Exercise instructions = Can you reproduce each of the following lines word for word, with no characters changed?

Listed entries =
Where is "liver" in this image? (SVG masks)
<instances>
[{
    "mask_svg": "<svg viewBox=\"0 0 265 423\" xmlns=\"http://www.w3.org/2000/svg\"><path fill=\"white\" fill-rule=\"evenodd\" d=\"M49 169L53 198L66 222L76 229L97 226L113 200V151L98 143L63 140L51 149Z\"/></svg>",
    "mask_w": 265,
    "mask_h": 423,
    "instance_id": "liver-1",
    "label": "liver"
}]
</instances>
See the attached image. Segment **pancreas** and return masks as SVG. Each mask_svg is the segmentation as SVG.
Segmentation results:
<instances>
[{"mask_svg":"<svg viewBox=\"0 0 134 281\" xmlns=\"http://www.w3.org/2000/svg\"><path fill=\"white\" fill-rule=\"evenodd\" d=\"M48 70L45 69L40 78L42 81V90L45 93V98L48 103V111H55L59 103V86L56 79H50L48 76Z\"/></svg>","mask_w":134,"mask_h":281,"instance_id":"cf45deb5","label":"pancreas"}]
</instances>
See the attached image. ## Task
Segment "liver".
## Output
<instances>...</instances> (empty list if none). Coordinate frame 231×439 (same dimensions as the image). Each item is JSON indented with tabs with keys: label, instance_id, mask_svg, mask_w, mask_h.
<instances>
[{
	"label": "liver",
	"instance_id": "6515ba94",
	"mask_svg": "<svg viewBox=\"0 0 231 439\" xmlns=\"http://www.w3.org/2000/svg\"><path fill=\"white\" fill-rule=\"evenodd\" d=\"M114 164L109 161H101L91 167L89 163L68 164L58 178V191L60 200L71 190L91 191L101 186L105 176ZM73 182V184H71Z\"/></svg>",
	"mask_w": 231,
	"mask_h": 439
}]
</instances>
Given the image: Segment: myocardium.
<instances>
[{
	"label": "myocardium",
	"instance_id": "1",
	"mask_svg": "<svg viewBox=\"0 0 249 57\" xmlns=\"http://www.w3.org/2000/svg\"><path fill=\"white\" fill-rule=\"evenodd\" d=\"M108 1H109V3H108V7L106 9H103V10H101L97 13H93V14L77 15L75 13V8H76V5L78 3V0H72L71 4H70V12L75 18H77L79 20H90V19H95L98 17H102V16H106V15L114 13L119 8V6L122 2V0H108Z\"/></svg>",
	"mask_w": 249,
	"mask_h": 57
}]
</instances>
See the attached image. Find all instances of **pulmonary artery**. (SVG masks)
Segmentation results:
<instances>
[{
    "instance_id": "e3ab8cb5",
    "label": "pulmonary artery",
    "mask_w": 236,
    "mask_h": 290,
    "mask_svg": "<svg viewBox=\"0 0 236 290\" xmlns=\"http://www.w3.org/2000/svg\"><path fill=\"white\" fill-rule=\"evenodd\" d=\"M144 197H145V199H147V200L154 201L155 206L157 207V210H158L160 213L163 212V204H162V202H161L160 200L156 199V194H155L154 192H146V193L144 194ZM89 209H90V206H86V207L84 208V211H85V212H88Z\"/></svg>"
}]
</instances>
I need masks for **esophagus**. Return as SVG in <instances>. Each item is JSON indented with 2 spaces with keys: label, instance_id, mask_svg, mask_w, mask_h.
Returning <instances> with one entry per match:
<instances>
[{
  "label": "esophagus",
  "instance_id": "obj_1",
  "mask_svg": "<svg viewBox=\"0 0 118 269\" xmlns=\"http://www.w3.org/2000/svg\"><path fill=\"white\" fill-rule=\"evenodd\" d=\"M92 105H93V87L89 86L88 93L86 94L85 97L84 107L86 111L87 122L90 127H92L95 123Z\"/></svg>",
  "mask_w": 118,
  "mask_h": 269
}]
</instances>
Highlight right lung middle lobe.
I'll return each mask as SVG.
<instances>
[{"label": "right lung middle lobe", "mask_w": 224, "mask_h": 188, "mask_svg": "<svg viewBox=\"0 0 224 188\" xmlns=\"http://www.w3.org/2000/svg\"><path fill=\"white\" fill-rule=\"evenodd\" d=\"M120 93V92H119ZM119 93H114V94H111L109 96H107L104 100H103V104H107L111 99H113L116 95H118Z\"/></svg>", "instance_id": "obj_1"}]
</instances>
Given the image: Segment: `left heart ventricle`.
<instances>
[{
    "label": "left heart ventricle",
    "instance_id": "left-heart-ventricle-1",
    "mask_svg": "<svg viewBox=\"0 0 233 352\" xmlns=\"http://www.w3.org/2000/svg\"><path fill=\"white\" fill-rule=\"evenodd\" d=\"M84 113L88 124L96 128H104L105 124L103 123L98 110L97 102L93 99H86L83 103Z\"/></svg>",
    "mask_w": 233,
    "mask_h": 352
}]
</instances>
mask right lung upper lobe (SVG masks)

Answer =
Where is "liver" in this image? (SVG masks)
<instances>
[{
    "mask_svg": "<svg viewBox=\"0 0 265 423\" xmlns=\"http://www.w3.org/2000/svg\"><path fill=\"white\" fill-rule=\"evenodd\" d=\"M49 169L53 198L66 222L76 229L97 226L113 200V151L98 143L63 140L51 149Z\"/></svg>",
    "mask_w": 265,
    "mask_h": 423,
    "instance_id": "liver-1",
    "label": "liver"
}]
</instances>
See the attached image. Segment **pancreas** and return masks as SVG. Each mask_svg is the segmentation as SVG.
Segmentation results:
<instances>
[{"mask_svg":"<svg viewBox=\"0 0 134 281\" xmlns=\"http://www.w3.org/2000/svg\"><path fill=\"white\" fill-rule=\"evenodd\" d=\"M48 70L45 69L40 78L42 81V90L45 93V98L48 103V111H55L59 103V86L56 79H50L48 76Z\"/></svg>","mask_w":134,"mask_h":281,"instance_id":"cf45deb5","label":"pancreas"}]
</instances>
See the attached image. ## Task
Segment "liver".
## Output
<instances>...</instances> (empty list if none). Coordinate frame 231×439 (same dimensions as the image). Each item is JSON indented with tabs with keys: label, instance_id, mask_svg, mask_w, mask_h.
<instances>
[{
	"label": "liver",
	"instance_id": "6515ba94",
	"mask_svg": "<svg viewBox=\"0 0 231 439\" xmlns=\"http://www.w3.org/2000/svg\"><path fill=\"white\" fill-rule=\"evenodd\" d=\"M114 164L109 161H101L91 167L89 163L68 164L58 178V191L60 200L71 190L91 191L101 186L105 176ZM73 182V184H71Z\"/></svg>",
	"mask_w": 231,
	"mask_h": 439
}]
</instances>
Given the image: Segment: myocardium.
<instances>
[{
	"label": "myocardium",
	"instance_id": "1",
	"mask_svg": "<svg viewBox=\"0 0 249 57\" xmlns=\"http://www.w3.org/2000/svg\"><path fill=\"white\" fill-rule=\"evenodd\" d=\"M108 1H109V3H108V7L106 9H103V10H101L97 13H93V14L77 15L75 13V8H76V5L78 3V0H72L71 4H70V12L75 18H77L79 20H90V19H95L98 17H102V16H106V15L114 13L119 8V6L122 2V0H108Z\"/></svg>",
	"mask_w": 249,
	"mask_h": 57
}]
</instances>
See the attached image. Find all instances of **pulmonary artery**. (SVG masks)
Segmentation results:
<instances>
[{
    "instance_id": "e3ab8cb5",
    "label": "pulmonary artery",
    "mask_w": 236,
    "mask_h": 290,
    "mask_svg": "<svg viewBox=\"0 0 236 290\" xmlns=\"http://www.w3.org/2000/svg\"><path fill=\"white\" fill-rule=\"evenodd\" d=\"M144 197H145V199H147V200L154 201L155 206L157 207V210H158L160 213L163 212V204H162V202H161L160 200L156 199V194H155L154 192H146V193L144 194ZM89 209H90V206H86V207L84 208V211H85V212H88Z\"/></svg>"
}]
</instances>
I need masks for **esophagus**. Return as SVG in <instances>. Each item is JSON indented with 2 spaces with keys: label, instance_id, mask_svg, mask_w, mask_h.
Returning <instances> with one entry per match:
<instances>
[{
  "label": "esophagus",
  "instance_id": "obj_1",
  "mask_svg": "<svg viewBox=\"0 0 118 269\" xmlns=\"http://www.w3.org/2000/svg\"><path fill=\"white\" fill-rule=\"evenodd\" d=\"M92 105H93V87L89 86L88 93L86 94L85 97L84 107L86 111L87 122L90 127H92L95 123Z\"/></svg>",
  "mask_w": 118,
  "mask_h": 269
}]
</instances>
Highlight right lung middle lobe.
I'll return each mask as SVG.
<instances>
[{"label": "right lung middle lobe", "mask_w": 224, "mask_h": 188, "mask_svg": "<svg viewBox=\"0 0 224 188\" xmlns=\"http://www.w3.org/2000/svg\"><path fill=\"white\" fill-rule=\"evenodd\" d=\"M120 93V92H119ZM119 93H114V94H111L109 96H107L104 100H103V104H107L111 99H113L116 95H118Z\"/></svg>", "instance_id": "obj_1"}]
</instances>
Given the image: Segment: `left heart ventricle`.
<instances>
[{
    "label": "left heart ventricle",
    "instance_id": "left-heart-ventricle-1",
    "mask_svg": "<svg viewBox=\"0 0 233 352\" xmlns=\"http://www.w3.org/2000/svg\"><path fill=\"white\" fill-rule=\"evenodd\" d=\"M84 113L88 124L96 128H104L105 124L103 123L98 110L97 102L93 99H86L83 103Z\"/></svg>",
    "mask_w": 233,
    "mask_h": 352
}]
</instances>
mask right lung upper lobe (SVG masks)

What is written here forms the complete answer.